We now have a new lounge room floor and will be lining the ceiling and putting up wiring for lights tomorrow. My daughter has room for a bedroom of her own and we have used thirty three tyres from the pile. It looks great and feels good to walk on too. I am thinking of renaming our house 'the rubbish house' because we use so much rubbish in the building of it.

What do you think of our new floor??

Tuesday 24 December 2013

Square foot gardening update number two


The trailer bed I planted using the square foot gardening method is growing really well. I am pleased with the results, mostly. Some of the squares are not growing as well as I would like for a variety of reasons, but the bed looks great and I will be starting to pick greens for salads very soon.
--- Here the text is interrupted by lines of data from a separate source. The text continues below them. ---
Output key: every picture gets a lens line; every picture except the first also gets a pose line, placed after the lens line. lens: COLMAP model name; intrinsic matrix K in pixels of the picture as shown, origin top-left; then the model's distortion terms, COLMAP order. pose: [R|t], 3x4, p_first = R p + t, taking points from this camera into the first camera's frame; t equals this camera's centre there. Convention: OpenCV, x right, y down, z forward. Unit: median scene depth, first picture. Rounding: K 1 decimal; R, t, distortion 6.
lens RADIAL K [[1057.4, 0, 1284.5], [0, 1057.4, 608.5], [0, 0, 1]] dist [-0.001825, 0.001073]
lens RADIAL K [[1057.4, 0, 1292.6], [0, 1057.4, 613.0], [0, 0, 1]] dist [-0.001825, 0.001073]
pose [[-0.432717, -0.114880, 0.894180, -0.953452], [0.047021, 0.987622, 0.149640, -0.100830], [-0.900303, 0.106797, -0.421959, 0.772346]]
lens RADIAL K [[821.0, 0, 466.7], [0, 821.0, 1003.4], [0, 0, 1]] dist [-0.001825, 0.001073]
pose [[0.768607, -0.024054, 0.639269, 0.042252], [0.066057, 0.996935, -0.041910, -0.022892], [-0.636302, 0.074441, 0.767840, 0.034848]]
The climbing and bush beans are thriving (as you can see), they are heading up the trellis and some are even growing out the top of the net.
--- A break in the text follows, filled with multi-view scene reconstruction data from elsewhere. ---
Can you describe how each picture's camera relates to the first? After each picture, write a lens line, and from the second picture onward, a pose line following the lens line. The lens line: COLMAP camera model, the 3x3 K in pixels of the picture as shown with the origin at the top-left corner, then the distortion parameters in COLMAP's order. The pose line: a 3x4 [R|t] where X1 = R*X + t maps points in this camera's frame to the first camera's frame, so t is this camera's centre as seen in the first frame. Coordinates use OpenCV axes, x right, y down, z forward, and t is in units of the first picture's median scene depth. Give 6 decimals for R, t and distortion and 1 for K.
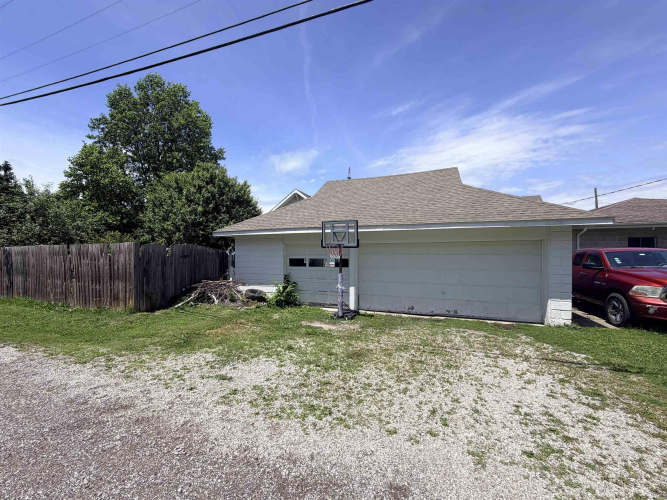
lens RADIAL K [[266.3, 0, 331.2], [0, 266.3, 249.7], [0, 0, 1]] dist [0.000097, 0.000235]
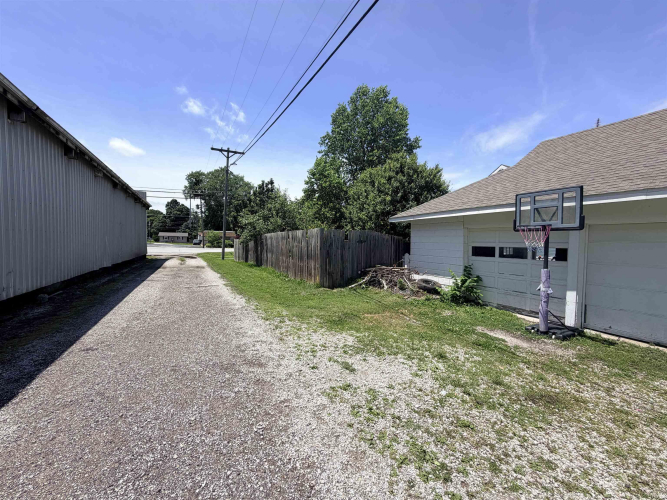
lens RADIAL K [[266.3, 0, 331.2], [0, 266.3, 249.7], [0, 0, 1]] dist [0.000097, 0.000235]
pose [[0.752217, 0.034328, -0.658021, 0.069849], [-0.010979, 0.999156, 0.039574, 0.019954], [0.658824, -0.022544, 0.751959, 0.136254]]
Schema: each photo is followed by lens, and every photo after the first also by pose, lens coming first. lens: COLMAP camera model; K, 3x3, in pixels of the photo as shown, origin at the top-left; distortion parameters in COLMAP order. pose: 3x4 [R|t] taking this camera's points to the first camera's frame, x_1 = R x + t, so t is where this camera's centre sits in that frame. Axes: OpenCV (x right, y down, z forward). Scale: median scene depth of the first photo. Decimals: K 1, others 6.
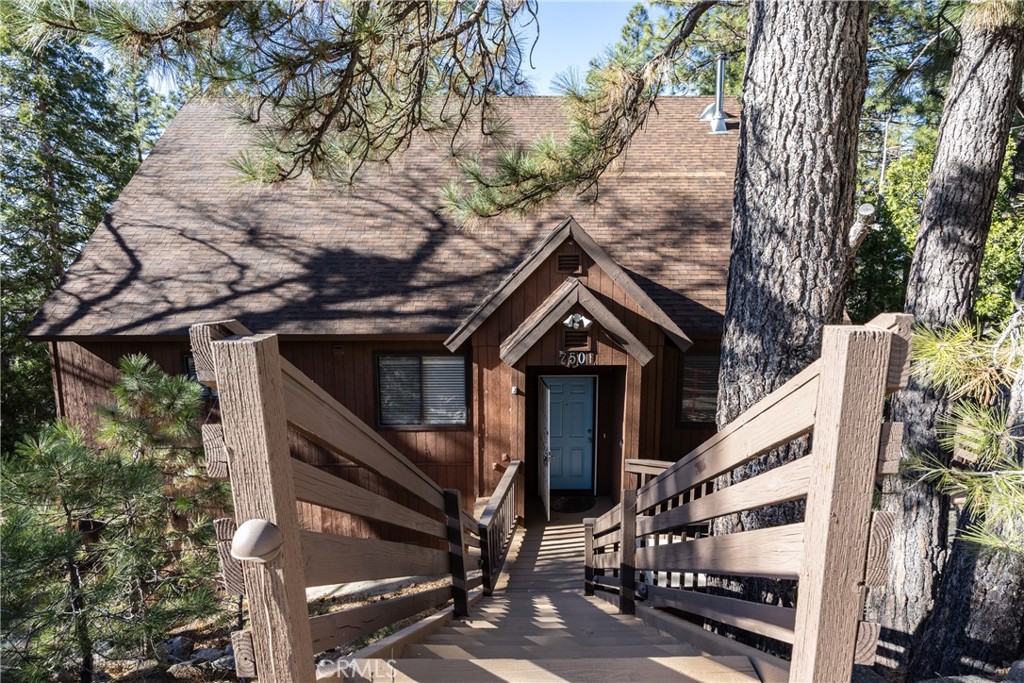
lens RADIAL K [[550.6, 0, 512.0], [0, 550.6, 341.5], [0, 0, 1]] dist [-0.047841, 0.000116]
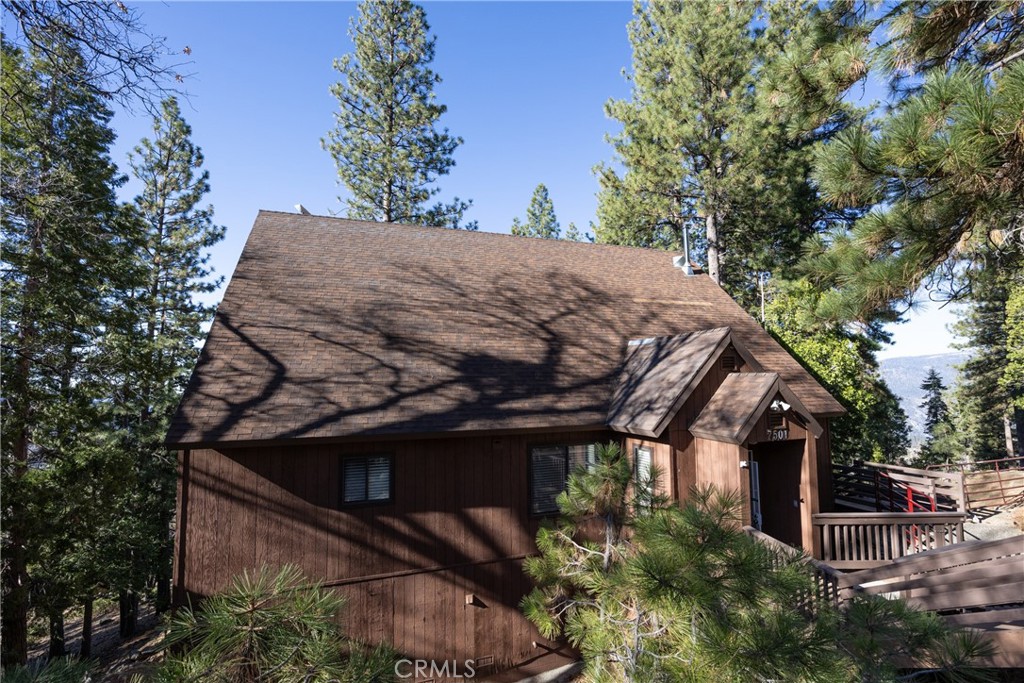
lens RADIAL K [[461.8, 0, 512.0], [0, 461.8, 341.5], [0, 0, 1]] dist [-0.050116, 0.000058]
pose [[0.948614, 0.018786, 0.315877, -0.571077], [0.051074, 0.976058, -0.211430, 0.006257], [-0.312286, 0.216699, 0.924943, 0.119937]]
The baby salad greens are ready to harvest too; don't they look yummy.

The little cucumbers are finally up and starting to grow. The beans are providing competition for light though; I will have to remember to plant the climbers further apart next time.

The Ceylon spinach is thriving and is ready to use but the mizuna, onions and carrots have not taken off as I would have liked. The germination rate for the carrots and onion was low too.

The eggplant is up and growing well and the Tokyo bekana is ready to eat but the silver beet is struggling and I am down to two in the square.

The capsicum is a seedling as none of the seeds I planted germinated, but it is growing really well.

So far I am impressed with the method, even though I will have to fine tune the planting a bit next time.
My advice to myself so far is;

Plant climbers with at least one square between them to minimize crowding.

Plant advanced seedlings of most vegetables (not carrots or beans).

Plant extra carrot seed, at least three per hole, to allow for poor germination.

Plant fast growers like beans two weeks after other seeds to reduce over shading of seedlings.


Elsewhere in the garden........


My marigolds are looking beautiful at the moment.

I have a big pot of Lemon Balm (Melissa) coming up right beside the door.




Saturday 21 December 2013

Happy Litha to all


Yesterday was Summer Solstice in the southern hemisphere (which includes us). The Earth's annual journey around the sun has bought us back to the peak of solar strength and the promise that 'this too shall pass' and winter will come again.




Every year we head to water for our Litha celebration; it pays to have water close when playing with fire.
Litha is a celebration of the sun reaching the height of his strength and a realization that everything is cyclic and even the awesome power of the sun waxes and wanes. We decorate the altar and surrounds with sun symbols and imagery. We perform a ritual to say thank you for the light and heat that let us live on this planet, then we party.

Decorating the tree behind the altar (facing North)



The altar is coming together nicely too

I love the twisted branches of this tree.

The Sun Lord's mask.



My partner wearing his Litha crown.

The Sun Lord in a light hearted moment.

The mask after the ritual, hanging in the tree, watching over our revels.

The Sun Lord casting the flaming spear into the water to symbolize his current strength and the shortening of the days from this point onward as the suns strength wanes towards winter.


Feasting from the altar.

The spear is floating in there somewhere




Happy Litha to all. I hope your day was as pleasant as ours.



A holed rock hanging in the tree.

A rock with a hole in it (naturally formed) is called a hagstone. It protects the area it is hung in from negative energy and if you look through it maybe you will see the faerie world.